— Dataset content —
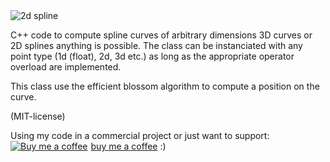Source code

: <img src="http://rodolphe-vaillant.fr/images/2016-06/spline.png" alt="2d spline">


C++ code to compute spline curves of arbitrary dimensions
3D curves or 2D splines anything is possible.
The class can be instanciated with any point type (1d (float), 2d, 3d etc.)
as long as the appropriate operator overload are implemented.
 
This class use the efficient blossom algorithm to compute a position on the curve.

(MIT-license)

Using my code in a commercial project or just want to support: <link href="https://fonts.googleapis.com/css?family=Cookie" rel="stylesheet"><a class="bmc-button" target="_blank" href="https://www.buymeacoffee.com/jBnA3c2Fw"><img src="https://www.buymeacoffee.com/assets/img/BMC-btn-logo.svg" alt="Buy me a coffee"><span style="margin-left:5px">buy me a coffee</span></a> :)
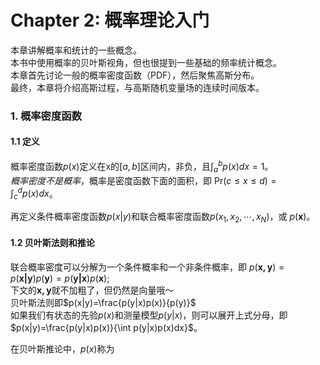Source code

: # Chapter 2: 概率理论入门

本章讲解概率和统计的一些概念。  
本书中使用概率的贝叶斯视角，但也很提到一些基础的频率统计概念。  
本章首先讨论一般的概率密度函数（PDF），然后聚焦高斯分布。  
最终，本章将介绍高斯过程，与高斯随机变量场的连续时间版本。

### 1. 概率密度函数

#### 1.1 定义

概率密度函数$p(x)$定义在x的$[a,b]$区间内，非负，且$\int_a^bp(x)dx=1$。  
*概率密度不是概率*，概率是密度函数下面的面积，即
$\text{Pr}(c\leq x\leq d)=\int_c^dp(x)dx$。

再定义条件概率密度函数$p(x|y)$和联合概率密度函数$p(x_1,x_2,\cdots,x_N)$，或
$p(\bm{x})$。

#### 1.2 贝叶斯法则和推论

联合概率密度可以分解为一个条件概率和一个非条件概率，即
$p(\bm{x,y})=p(\bm{x|y})p(\bm{y})=p(\bm{y|x})p(\bm{x})$;  
下文的$\bm{x,y}$就不加粗了，但仍然是向量哦～  
贝叶斯法则即$p(x|y)=\frac{p(y|x)p(x)}{p(y)}$  
如果我们有状态的先验$p(x)$和测量模型$p(y|x)$，则可以展开上式分母，即  
$p(x|y)=\frac{p(y|x)p(x)}{\int p(y|x)p(x)dx}$。

在贝叶斯推论中，$p(x)$称为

— Exercise objective —
Using the entries above, give again each line from the one containing "本章讲解概率和统计的一些概念。" through the last line, exactly and only those.

— Output for this task —
本章讲解概率和统计的一些概念。  
本书中使用概率的贝叶斯视角，但也很提到一些基础的频率统计概念。  
本章首先讨论一般的概率密度函数（PDF），然后聚焦高斯分布。  
最终，本章将介绍高斯过程，与高斯随机变量场的连续时间版本。

### 1. 概率密度函数

#### 1.1 定义

概率密度函数$p(x)$定义在x的$[a,b]$区间内，非负，且$\int_a^bp(x)dx=1$。  
*概率密度不是概率*，概率是密度函数下面的面积，即
$\text{Pr}(c\leq x\leq d)=\int_c^dp(x)dx$。

再定义条件概率密度函数$p(x|y)$和联合概率密度函数$p(x_1,x_2,\cdots,x_N)$，或
$p(\bm{x})$。

#### 1.2 贝叶斯法则和推论

联合概率密度可以分解为一个条件概率和一个非条件概率，即
$p(\bm{x,y})=p(\bm{x|y})p(\bm{y})=p(\bm{y|x})p(\bm{x})$;  
下文的$\bm{x,y}$就不加粗了，但仍然是向量哦～  
贝叶斯法则即$p(x|y)=\frac{p(y|x)p(x)}{p(y)}$  
如果我们有状态的先验$p(x)$和测量模型$p(y|x)$，则可以展开上式分母，即  
$p(x|y)=\frac{p(y|x)p(x)}{\int p(y|x)p(x)dx}$。

在贝叶斯推论中，$p(x)$称为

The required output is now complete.